[Entries taken from a collection]
..........

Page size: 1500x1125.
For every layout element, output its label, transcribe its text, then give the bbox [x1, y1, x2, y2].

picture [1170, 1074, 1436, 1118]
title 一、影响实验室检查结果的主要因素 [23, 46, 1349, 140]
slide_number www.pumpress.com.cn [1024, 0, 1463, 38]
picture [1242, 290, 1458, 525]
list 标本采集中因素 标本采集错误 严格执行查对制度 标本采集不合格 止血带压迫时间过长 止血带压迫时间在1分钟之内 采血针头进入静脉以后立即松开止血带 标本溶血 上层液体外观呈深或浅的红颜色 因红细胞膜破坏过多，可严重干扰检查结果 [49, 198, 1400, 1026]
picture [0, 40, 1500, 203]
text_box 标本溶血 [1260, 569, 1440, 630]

..........

• **Request**: Each record must be repeated exactly as it is.

• **Solution to the exercise**:
Page size: 1500x1125.
For every layout element, output its label, transcribe its text, then give the bbox [x1, y1, x2, y2].

picture [1170, 1074, 1436, 1118]
title 一、影响实验室检查结果的主要因素 [23, 46, 1349, 140]
slide_number www.pumpress.com.cn [1024, 0, 1463, 38]
picture [1242, 290, 1458, 525]
list 标本采集中因素 标本采集错误 严格执行查对制度 标本采集不合格 止血带压迫时间过长 止血带压迫时间在1分钟之内 采血针头进入静脉以后立即松开止血带 标本溶血 上层液体外观呈深或浅的红颜色 因红细胞膜破坏过多，可严重干扰检查结果 [49, 198, 1400, 1026]
picture [0, 40, 1500, 203]
text_box 标本溶血 [1260, 569, 1440, 630]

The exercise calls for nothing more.